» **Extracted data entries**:
*** Block opens ***

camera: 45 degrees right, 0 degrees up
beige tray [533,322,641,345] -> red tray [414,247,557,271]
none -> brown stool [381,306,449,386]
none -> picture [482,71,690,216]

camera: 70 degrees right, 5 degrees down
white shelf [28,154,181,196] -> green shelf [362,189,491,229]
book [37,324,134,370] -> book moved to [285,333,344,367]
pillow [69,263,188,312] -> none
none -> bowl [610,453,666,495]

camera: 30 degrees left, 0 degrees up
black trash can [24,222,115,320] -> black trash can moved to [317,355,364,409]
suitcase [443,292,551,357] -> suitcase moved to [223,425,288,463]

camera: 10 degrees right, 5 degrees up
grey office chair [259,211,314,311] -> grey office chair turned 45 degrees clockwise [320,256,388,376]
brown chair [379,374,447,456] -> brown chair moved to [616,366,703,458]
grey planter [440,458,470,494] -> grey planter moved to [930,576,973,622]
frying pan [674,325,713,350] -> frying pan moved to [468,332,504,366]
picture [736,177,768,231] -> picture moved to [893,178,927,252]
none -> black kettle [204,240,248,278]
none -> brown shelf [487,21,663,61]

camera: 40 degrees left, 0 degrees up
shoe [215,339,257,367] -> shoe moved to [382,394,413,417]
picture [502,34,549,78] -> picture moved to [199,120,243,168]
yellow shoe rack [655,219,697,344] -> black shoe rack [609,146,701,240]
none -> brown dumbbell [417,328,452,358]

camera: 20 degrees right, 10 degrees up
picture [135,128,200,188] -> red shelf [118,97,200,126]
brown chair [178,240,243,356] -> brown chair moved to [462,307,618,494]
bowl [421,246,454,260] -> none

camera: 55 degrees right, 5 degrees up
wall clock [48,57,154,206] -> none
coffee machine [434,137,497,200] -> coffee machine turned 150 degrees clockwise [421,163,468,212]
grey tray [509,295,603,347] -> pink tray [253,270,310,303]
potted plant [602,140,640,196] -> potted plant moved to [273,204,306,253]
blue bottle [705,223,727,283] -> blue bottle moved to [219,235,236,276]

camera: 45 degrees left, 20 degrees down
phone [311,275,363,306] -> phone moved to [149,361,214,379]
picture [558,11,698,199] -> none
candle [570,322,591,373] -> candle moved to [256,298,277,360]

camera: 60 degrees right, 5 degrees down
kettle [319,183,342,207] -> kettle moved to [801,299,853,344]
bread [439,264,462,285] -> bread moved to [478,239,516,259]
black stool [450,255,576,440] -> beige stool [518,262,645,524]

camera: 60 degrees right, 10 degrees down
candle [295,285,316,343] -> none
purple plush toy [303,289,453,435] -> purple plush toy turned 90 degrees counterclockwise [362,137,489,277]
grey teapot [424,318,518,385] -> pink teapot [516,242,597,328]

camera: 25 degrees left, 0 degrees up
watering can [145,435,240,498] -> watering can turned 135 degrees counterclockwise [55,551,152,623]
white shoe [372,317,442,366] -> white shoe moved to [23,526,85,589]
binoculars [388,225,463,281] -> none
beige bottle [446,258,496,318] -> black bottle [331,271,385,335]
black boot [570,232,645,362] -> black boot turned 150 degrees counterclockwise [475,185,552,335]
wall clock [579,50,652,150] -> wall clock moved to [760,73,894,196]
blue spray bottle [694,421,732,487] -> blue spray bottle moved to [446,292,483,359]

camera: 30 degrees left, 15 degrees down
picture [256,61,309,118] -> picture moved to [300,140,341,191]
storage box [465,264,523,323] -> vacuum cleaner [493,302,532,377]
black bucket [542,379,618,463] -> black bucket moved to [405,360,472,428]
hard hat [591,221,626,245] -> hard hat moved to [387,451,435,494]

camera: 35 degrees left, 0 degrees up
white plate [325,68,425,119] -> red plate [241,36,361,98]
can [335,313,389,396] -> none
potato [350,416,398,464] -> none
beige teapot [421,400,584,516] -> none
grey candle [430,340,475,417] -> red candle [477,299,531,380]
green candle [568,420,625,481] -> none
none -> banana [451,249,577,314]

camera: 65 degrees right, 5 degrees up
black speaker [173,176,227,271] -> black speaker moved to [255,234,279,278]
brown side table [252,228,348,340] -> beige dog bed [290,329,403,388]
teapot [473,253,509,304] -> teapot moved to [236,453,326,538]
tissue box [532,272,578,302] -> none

*** Block closes ***

» **What is being asked**: Starting from the records above, filter out all lines except those containing the word "turned".

» **Answer below**:
grey office chair [259,211,314,311] -> grey office chair turned 45 degrees clockwise [320,256,388,376]
coffee machine [434,137,497,200] -> coffee machine turned 150 degrees clockwise [421,163,468,212]
purple plush toy [303,289,453,435] -> purple plush toy turned 90 degrees counterclockwise [362,137,489,277]
watering can [145,435,240,498] -> watering can turned 135 degrees counterclockwise [55,551,152,623]
black boot [570,232,645,362] -> black boot turned 150 degrees counterclockwise [475,185,552,335]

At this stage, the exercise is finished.